Ma è quando il discorso comincia ad abbandonare la sfera deperibile del corpo e comincia ad infiltrarsi nella psicologia e nella mente dei vari personaggi cronenberghiani (in un passaggio sempre ambiguo dal momento che il pensiero ha, sin dai tempi di Brood, l’abitudine a farsi carne) che la musica di Howard Shore trova maggiormente la forza per lanciarsi in sperimentazioni spesso di straordinaria portata. Si pensi al caso di un film come Crash dove la tavolozza strumentale messa in campo dal compositore si imposta secondo una logica cameristica lontana anni luce dagli sfarzi sinfonici di opere come Il Signore degli anelli e dove alla base immutabile degli archi si aggiungono appena sei chitarre elettriche, tre arpe, tre corni e due gruppi percussivi. Ne deriva una composizione minimale in cui pochissimo spazio viene dato ai fiati e moltissimo al pizzicato delle chitarre. Anche il processo compositivo segue percorsi matematici inauditi dal momento che almeno un quarto dell’intero score è rielaborazione elettronica e remixaggio di temi realizzato direttamente in post produzione della musica stessa. Processi cameristici ritornano anche in Spider dove la musica è totalmente affidata ad una formazione minimale centrata sul quartetto d’archi (esecutori I Kronos quartet) cui si aggiungono pianoforte, clarinetto tromba e di nuovo arpa. Se la formazione messa in campo per Spider è più classica rispetto a quella di Crash (siamo, in fondo, di fronte ad un ottetto), più intrigante è, invece, il percorso compositivo che abbandona quasi completamente ogni forma di tematismo per concentrarsi sull’elaborazione di mere cellule musicali lasciate macinare in una sorta di reazione chimico/auditiva. Uno score di difficile ascolto (forse il più arduo di tutta la produzione del compositore almeno per quello che attiene le sue collaborazioni con Cronenberg), ma la cui rispondenza all’immagine del film sembra quasi insuperata.

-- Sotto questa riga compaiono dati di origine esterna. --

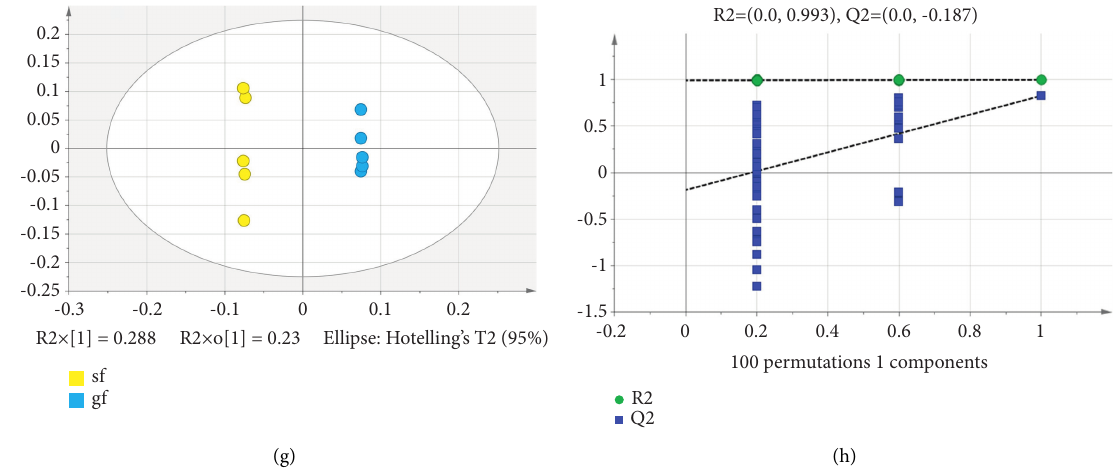
Figure 5: Scatter plot and permutation test plot of OPLS-DA models.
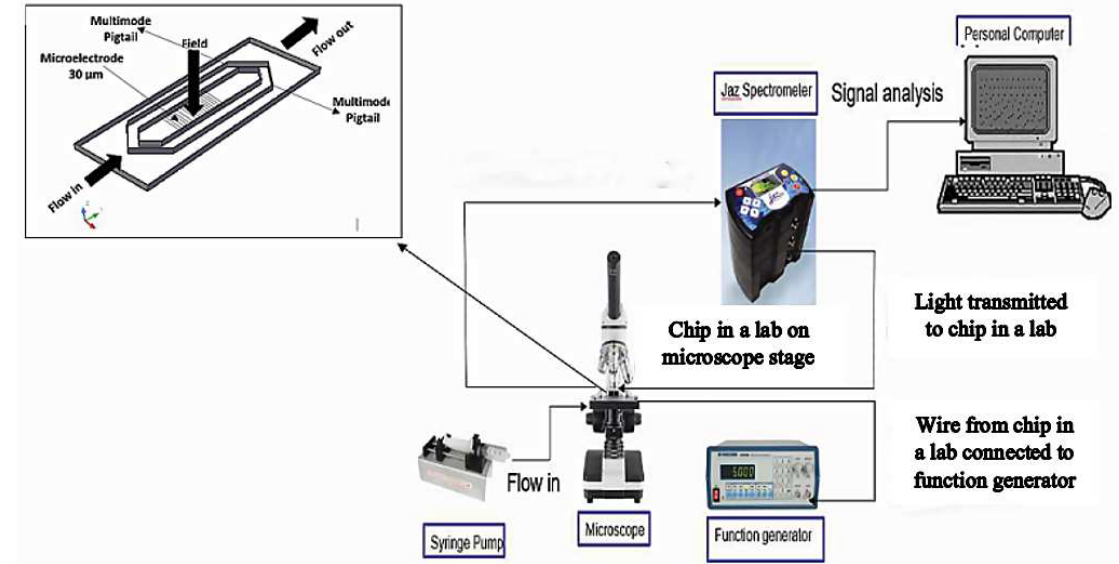
Figure 4. Experimental setup for integrated lab on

Su un altro versante sono invece da collocare i casi di M Butterfly e di A history of violence dove la musica abbandona totalmente i lidi sperimentali per incanalarsi in un solco più legato ad una tradizione di stampo quasi ottocentesco. Nel primo caso la scelta di una musica di stampo sinfonico orchestrale palesemente classico è direttamente legata al bisogno di trovare un preciso correlativo sonoro ad una vicenda ambientata nel mondo del melodramma (di qui anche il potente lirismo di molti momenti). Nel secondo, invece, siamo di fronte alla risposta ad un’esigenza di carattere prettamente atmosferico, al bisogno di creare una realtà musicale piana che corrisponda al mondo convenzionale di provincia che ospita un racconto che, seppur denso di fascinose riflessioni, sembra essere il più convenzionale e normalizzato di tutta la produzione cronenberghiana. Un percorso strano, questo cui stiamo assistendo, che sembra spingere l’opera del regista verso lidi più popolari proprio nel momento in cui la cultura pop sta finalmente cominciando a digerire le illuminazioni fatali del regista canadese. Basti pensare al solo fatto che un gruppo come gli Sculptured stia proprio ultimando, mentre scriviamo, un album completamente ispirato alle pellicole di Cronenberg. Strani i flussi e riflussi dell’arte! Sulla colonna sonora di A history of violence e sull’album degli Sculptured, comunque, ritorneremo a tempo debito.